** Excerpted passage **
— Begin —

A usual pysparkling session starts with either parallelizing a list with Context.parallelize() or by reading data from a file using Context.textFile(). These two methods return RDD instances that can then be processed.

RDD

class pysparkling.RDD(partitions, ctx)[source]

RDD

In Spark’s original form, RDDs are Resilient, Distributed Datasets. This class reimplements the same interface with the goal of being fast on small data at the cost of being resilient and distributed.

Parameters:
  • partitions (list) – A list of instances of Partition.
  • ctx (Context) – An instance of the applicable Context.
compute(split, task_context)[source]

interface to extend behavior for specific cases

Parameters:split (Partition) – a partition
aggregate(zeroValue, seqOp, combOp)[source]

aggregate

[distributed]

Parameters:
  • zeroValue – The initial value to an aggregation, for example 0 or 0.0 for aggregating int s and float s, but any Python object is possible. Can be None.
  • seqOp – A reference to a function that combines the current state with a new value. In the first iteration, the current state is zeroValue.
  • combOp – A reference to a function that combines outputs of seqOp. In the first iteration, the current state is zeroValue.
Returns:

Output of combOp operations.

Example:

>>> from pysparkling import Context
>>> seqOp = (lambda x, y: (x[0] + y, x[1] + 1))
>>> combOp = (lambda x, y: (x[0] + y[0], x[1] + y[1]))
>>> Context().parallelize(
...     [1, 2, 3, 4], 2
... ).aggregate((0, 0), seqOp, combOp)
(10, 4)
aggregateByKey(zeroValue, seqFunc, combFunc, numPartitions=None)[source]

aggregate by key

Parameters:
  • zeroValue – The initial value to an aggregation, for example 0 or 0.0 for aggregating int s and float s, but any Python object is possible. Can be None.

— End —

** Supplied material **

— Begin —

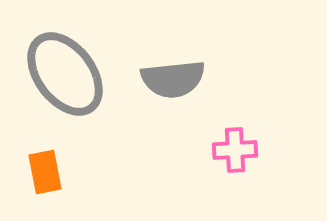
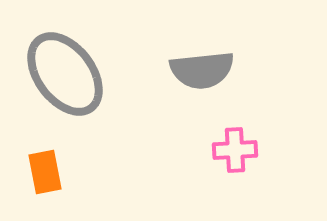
gray semicircle: moved 29 px right, 9 px up
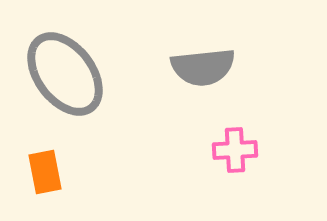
gray semicircle: moved 1 px right, 3 px up
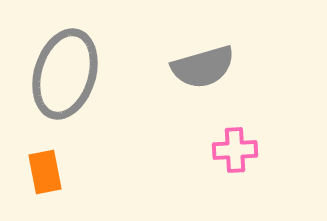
gray semicircle: rotated 10 degrees counterclockwise
gray ellipse: rotated 54 degrees clockwise
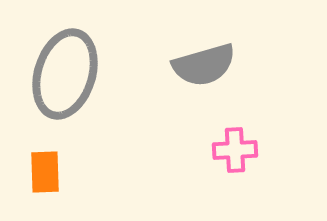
gray semicircle: moved 1 px right, 2 px up
orange rectangle: rotated 9 degrees clockwise
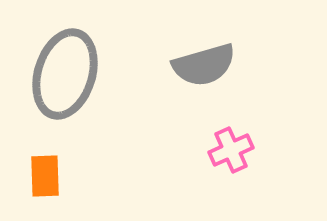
pink cross: moved 4 px left; rotated 21 degrees counterclockwise
orange rectangle: moved 4 px down
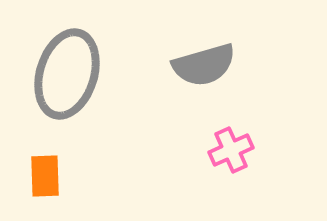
gray ellipse: moved 2 px right
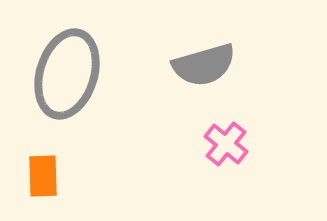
pink cross: moved 5 px left, 6 px up; rotated 27 degrees counterclockwise
orange rectangle: moved 2 px left
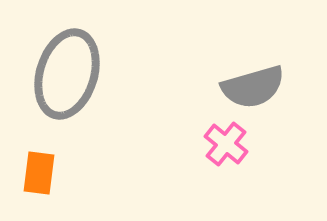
gray semicircle: moved 49 px right, 22 px down
orange rectangle: moved 4 px left, 3 px up; rotated 9 degrees clockwise
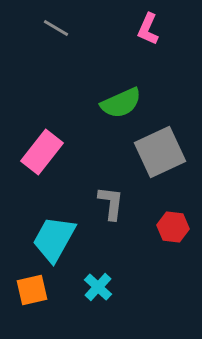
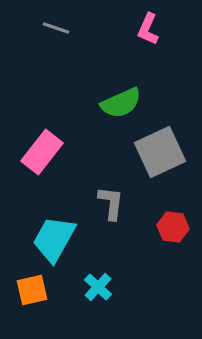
gray line: rotated 12 degrees counterclockwise
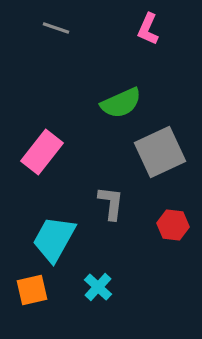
red hexagon: moved 2 px up
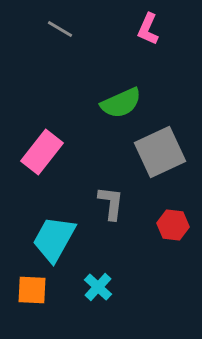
gray line: moved 4 px right, 1 px down; rotated 12 degrees clockwise
orange square: rotated 16 degrees clockwise
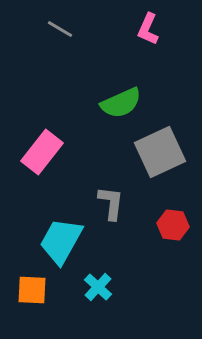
cyan trapezoid: moved 7 px right, 2 px down
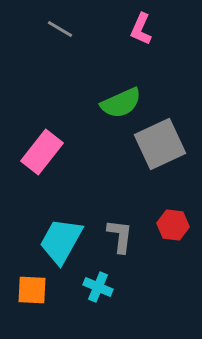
pink L-shape: moved 7 px left
gray square: moved 8 px up
gray L-shape: moved 9 px right, 33 px down
cyan cross: rotated 20 degrees counterclockwise
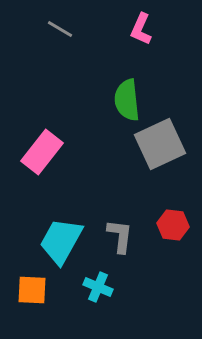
green semicircle: moved 6 px right, 3 px up; rotated 108 degrees clockwise
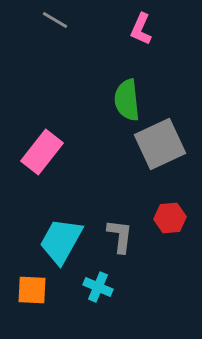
gray line: moved 5 px left, 9 px up
red hexagon: moved 3 px left, 7 px up; rotated 12 degrees counterclockwise
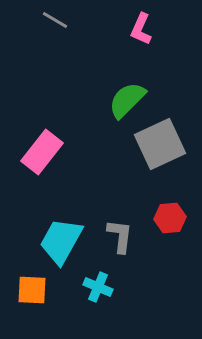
green semicircle: rotated 51 degrees clockwise
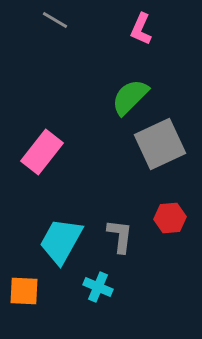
green semicircle: moved 3 px right, 3 px up
orange square: moved 8 px left, 1 px down
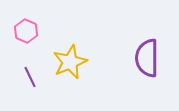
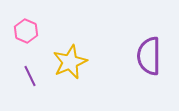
purple semicircle: moved 2 px right, 2 px up
purple line: moved 1 px up
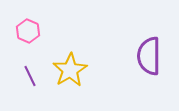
pink hexagon: moved 2 px right
yellow star: moved 8 px down; rotated 8 degrees counterclockwise
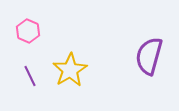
purple semicircle: rotated 15 degrees clockwise
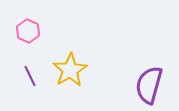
purple semicircle: moved 29 px down
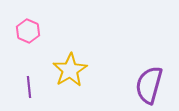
purple line: moved 1 px left, 11 px down; rotated 20 degrees clockwise
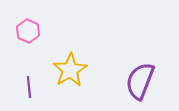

— End —

** Task brief **
Answer these questions from the pysparkling documentation excerpt:
(a) Which two methods can start a usual pysparkling session?
(b) What goal does the RDD class pursue by reimplementing Spark's interface?
(c) What output does the aggregate example give?

** Exercise output **
(a) Context.parallelize() and Context.textFile().
(b) Being fast on small data, at the cost of being resilient and distributed.
(c) (10, 4)